There's new technology that could help.
And it comes in an app on your phone.
For decades, Grammy-nominated producer Jon Brown has worked with high profile musical acts.
"I used to work with the Black Eyed Peas for a while and I did some music with Pink and Eminem," he said.
But the loud music took its toll on Brown's hearing in the form of tinnitus.
"If you can imagine having ringing in your ears 24/7. I found out I had some mild hearing loss," Brown said.
Hearing loss can lead to ear ringing, but science tells us once the hair cells on the inner ear die, they don't regenerate. But Brown heard about a sound therapy app called "AudioCardio" designed to strengthen hearing. It delivers specific, customized sounds that essentially stimulate your hearing cells and pathways to the brain.

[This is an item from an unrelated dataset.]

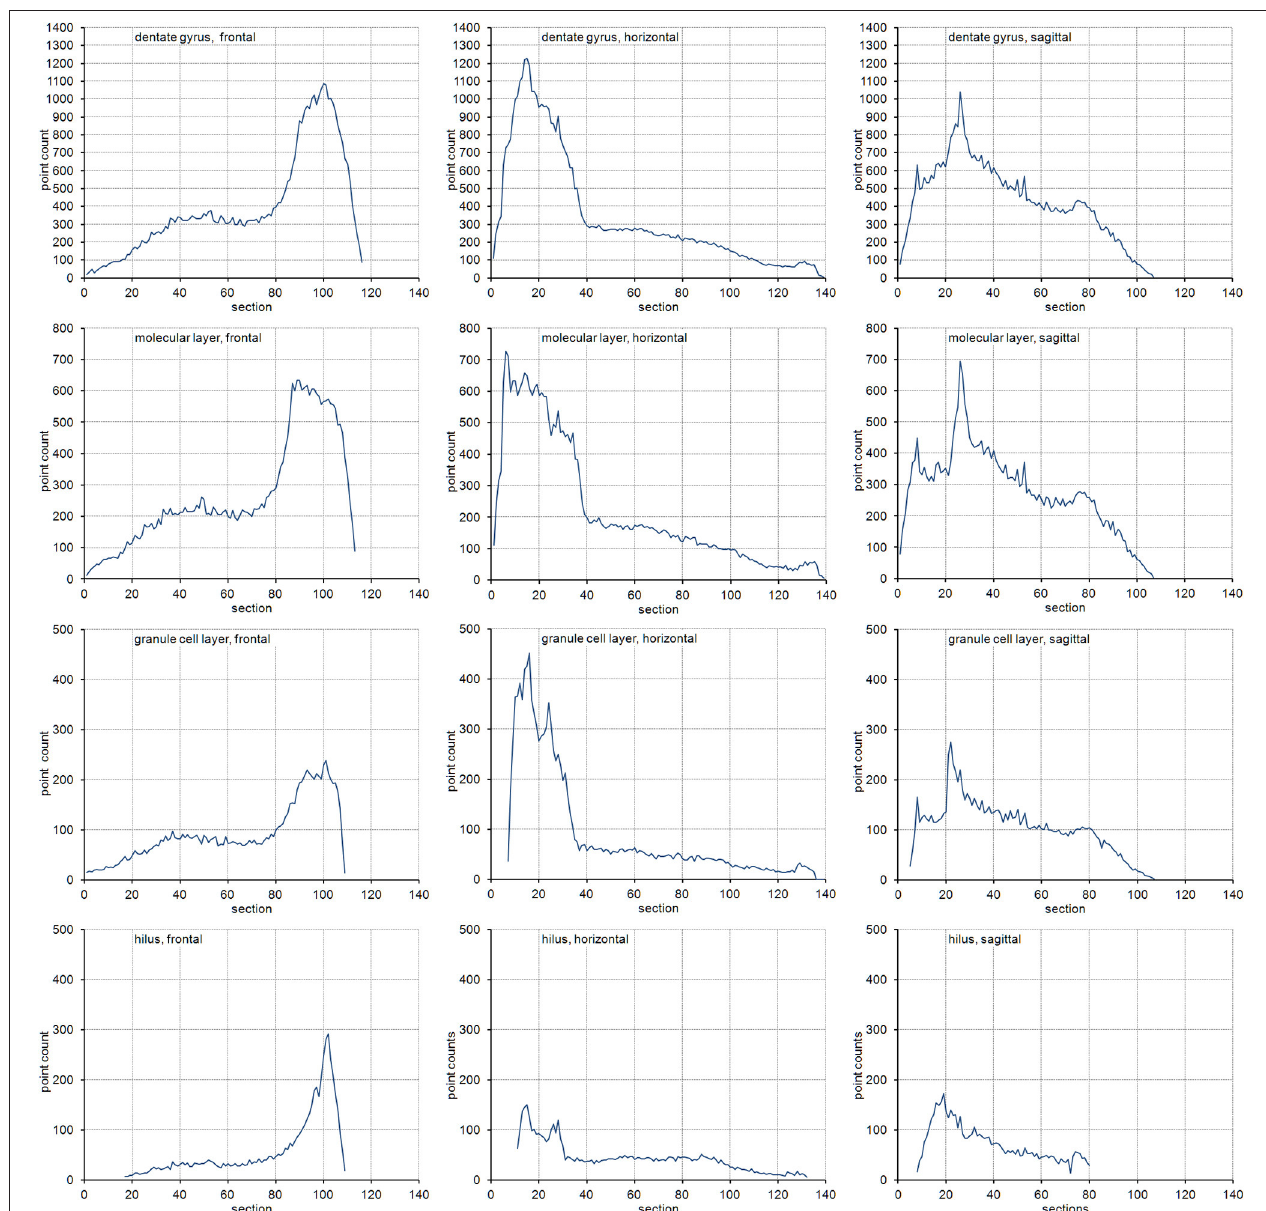
FIGURE 2 | Volume distributions of the dentate gyrus and its layers. Volume distributions are illustrated by the point count obtained in each section. Cutting directions are anterior to posterior for frontal sections, dorsal to ventral for horizontal sections and medial to lateral for sagittal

"We're not going to revive dead hair cells. What we are trying to do though is stimulate the ones that have been desensitized or damaged over time," said AudioCardio co-founder Chris Ellis.
Ellis started researching ways to improve hearing after his grandfather had hearing loss and eventually dementia.
A new Journal of the American Medical Association study suggests maintaining or restoring hearing may help keep dementia from advancing.
"The ability to improve your hearing specifically in middle age could actually decrease the risk of dementia as you age, or at least that's the theory," Dr. William Slattery with the House Institute Ear Clinic.
The app, which costs about $10 a month, leads you through a self-assessment. Then it sends sound frequencies to exercise your hearing.
"This sound that you actually can't hear is playing over and over again to stimulate the cells inside the ear. And when those cells get stimulated, they start to fire and send a signal to the brain," Ellis said.
AudioCardio partnered with Stanford researchers to test their app.
"Over 70% of the people that we treated with our sound therapy had an increase in their ability to hear by 10 decibels," said Ellis.
Slattery said sound therapy can slightly improve one's threshold for hearing, but hearing aids are still the standard of care.
"The biggest thing we need to do is continue to tell people they need to protect their ears," he said.
Slattery said anything you can do to actively work on your hearing will bring some brain benefit. It's along the same lines as doing word puzzles and keeping up social relationships.
Slattery said tinnitus is one area where sound therapy has been shown to help.
Brown is pleased with his results.
"Pretty quickly. Within a few weeks, it really helped reduce the ringing in my ears," Brown said.
He said he even had improvement in his hearing.
Now Brown can get back to making music.